Characterization of major factors in the protective efficacy of a live attenuated vaccine against Mycobacterium tuberculosis using the naturally attenuated Mycobacterium microti in the murine model

Tuberculosis remains a major global health problem and is a one of the leading causes of morbidity and mortality by an infectious agent, especially in developing countries. Multi-drug resistance, limited resources, treatment expense and failure, HIV/AIDS epidemic, are all factors that necessitate the need for a better vaccine. The current licensed vaccine BCG has proven ineffective in fighting against the epidemic. Mycobacterium microti, also known as the vole bacillus, is naturally attenuated and has documented evidence of safety and efficacy in human populations. M. microti is reintroduced as a possible alternative to BCG vaccination and a model for live-attenuated vaccination against tuberculosis. The following experiments in mice confirmed the natural attenuation and efficacy of M. microti and the effectiveness of the oral route of administration of live vaccines against tuberculosis.
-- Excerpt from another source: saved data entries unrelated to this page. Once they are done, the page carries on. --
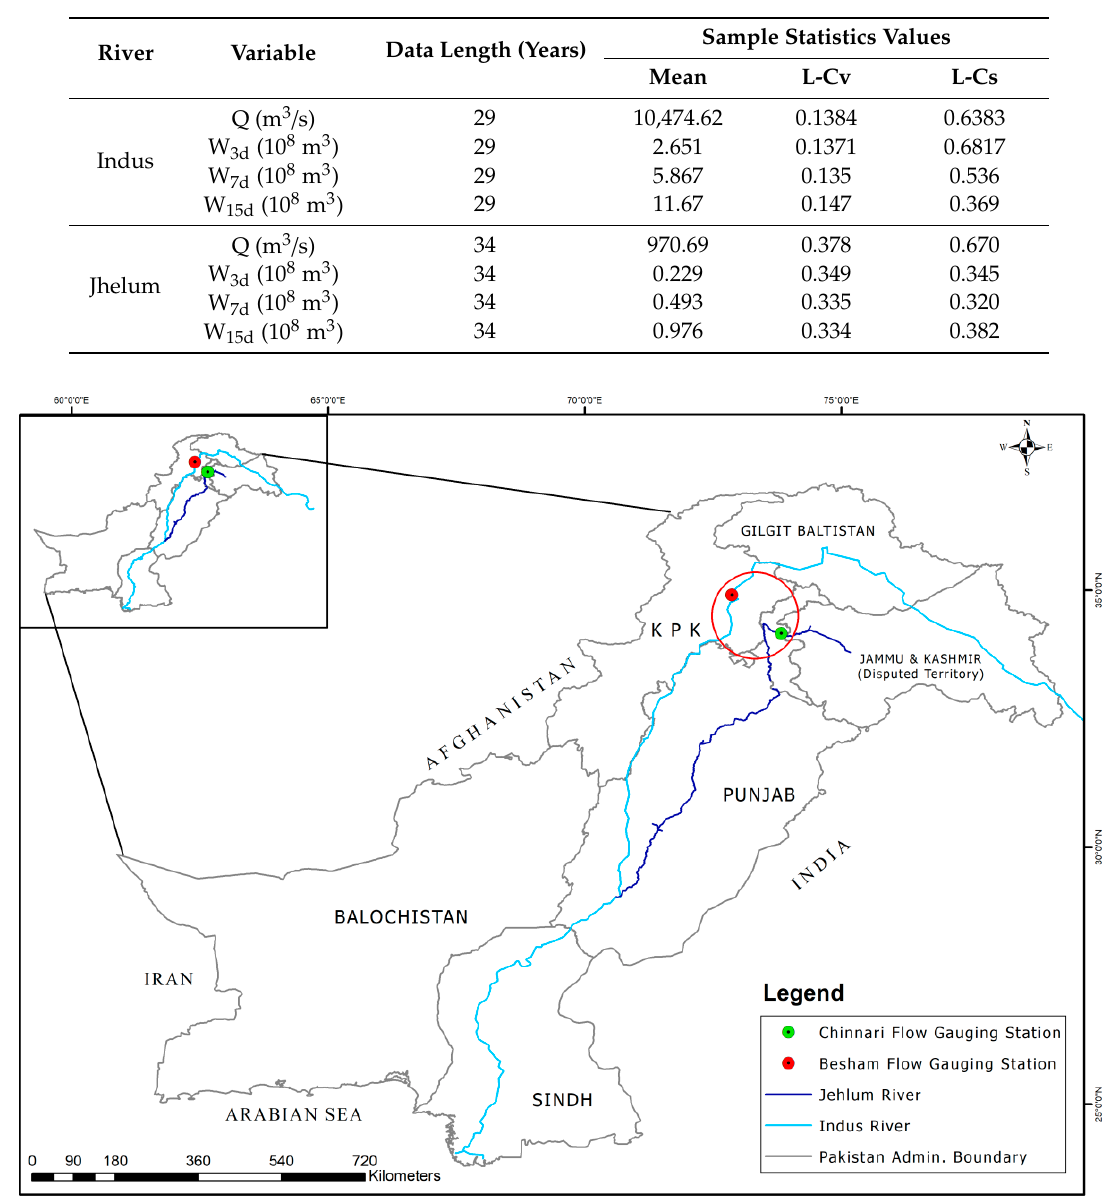
Figure 1. Location of the study area in the Indus basin system of Pakistan.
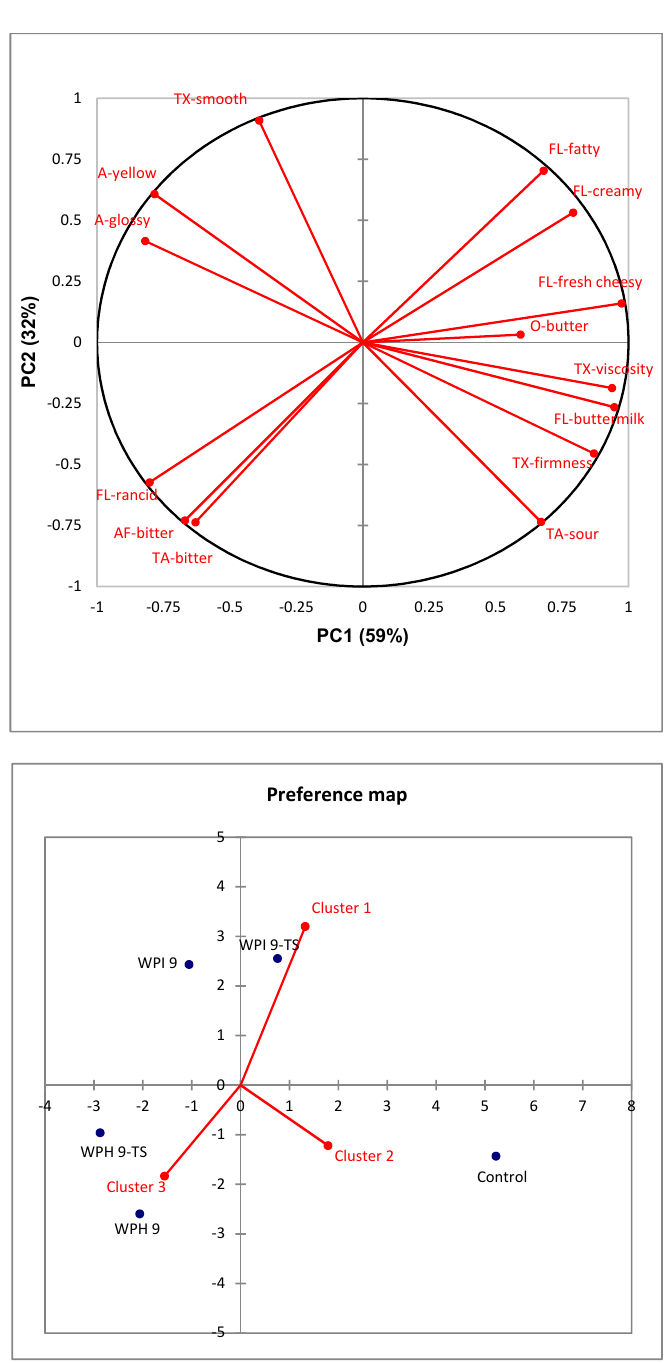
Figure 5. External preference mapping of cream cheese. Red labels: O = odor attributes; A = appearance attributes; TA = taste attributes; TX = texture attributes; FL = flavor attributes; AF = after taste attributes. Blue labels: numbers indicate amount of added protein (9 = 9%), TS = texture and taste ‐ modified samples.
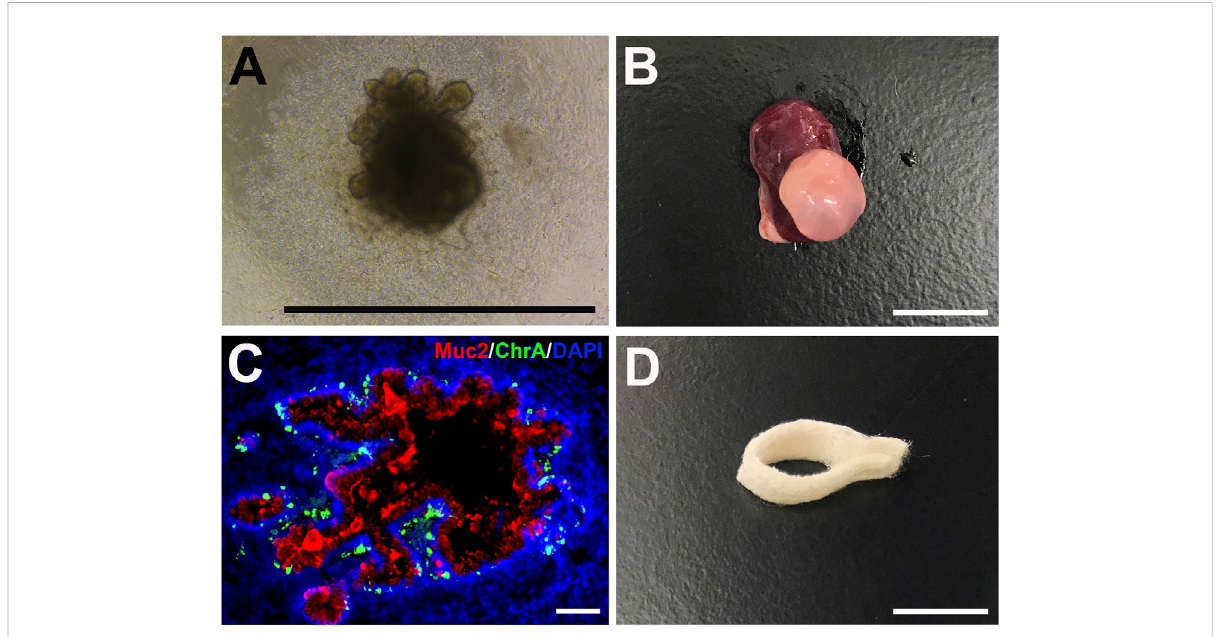
FIGURE 6 Human intestinal organoids (HIOs) and biodegradable scaffolds. (A) Bright fi eld photomicrograph of a PSC-derived HIO after 25 days in vitro (scalebar1 mm) (B) GrossphotoofatransplantedHIO(tHIO)after8 weeks invivo (scalebar1 cm) (C) Immuno fl uorescentstainingofan8 week-old tHIO for goblet cells (Muc2/Cy5) and enteroendocrine cells (ChrA/FITC) (scale bar 100um) (D) Polyglycolic acid and poly-L-lactic acid (PGA/PLLA) biodegradable scaffold can be seeded with cells for the generation of tissue-engineered GI organs (scale bar 1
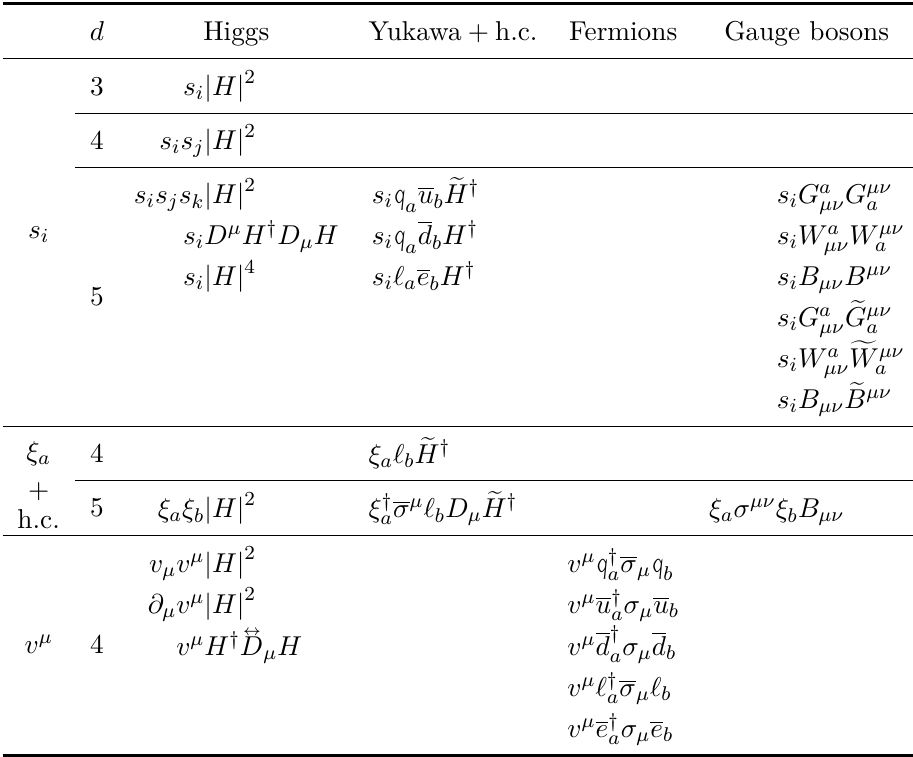
= ( ν , e ) T and a a a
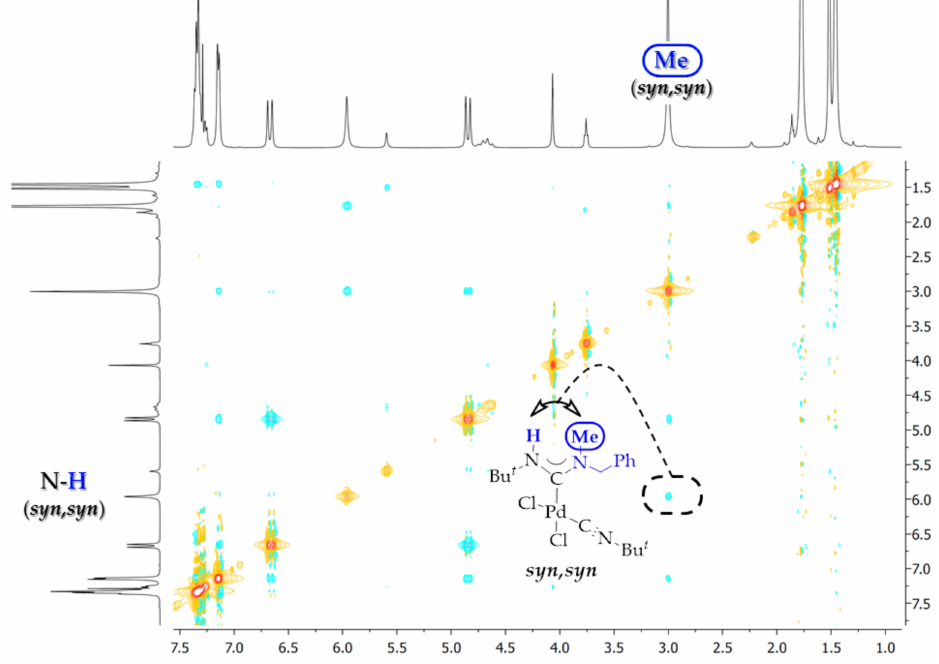
Figure 9. ROESY spectrum of 8 at − 50 ◦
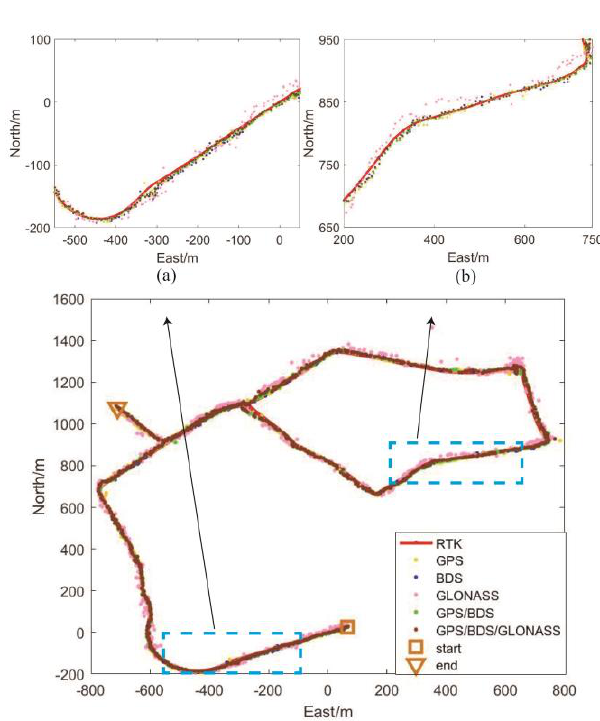
Figure 12 . Kinematic smartphone positioning results based on BDS, GPS, GLONASS satellite systems and their combinations. The blue points are the single-point positioning results of BDS. The yellow points are the single-point positioning results of GPS. The pink points are the single-point positioning results of GLONASS. The green points are the-single-point positioning results of the combination of GPS and BDS. The brown points are the single-point positioning results of the combination of GPS, BDS, and GLONASS. The red points are the RTK results of the kinematic car-borne experiment. The yellow square sign is the starting point of the trajectory during the kinematic experiment. The yellow triangle is the end of the trajectory during the kinematic experiment. Two fragments marked by blue boxes are zoomed in to show the differences in positioning results between BDS, GPS, and GLONASS satellite systems and their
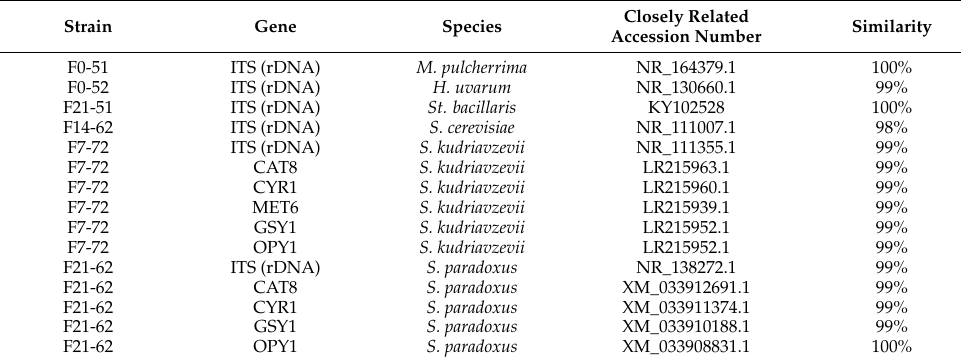
Table 3. Results of sequencing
The protection afforded by oral vaccination may be a consequence of an earlier immune response characterized by memory T cells and IFN-gamma production. This thesis focuses on a few factors important in live vaccination with M. microti. We compared our findings to other published literature in the field using a meta-analysis of vaccine experiments in inbred mice. Overall, there was a high rate of variability and inconsistency among these studies. In order to evaluate adequately vaccines against tuberculosis in laboratory animals such as the mouse and to obtain the most relevant information, there needs to be standardization of research design in vaccination studies to introduce more efficiently and effectively high-quality candidates for human testing.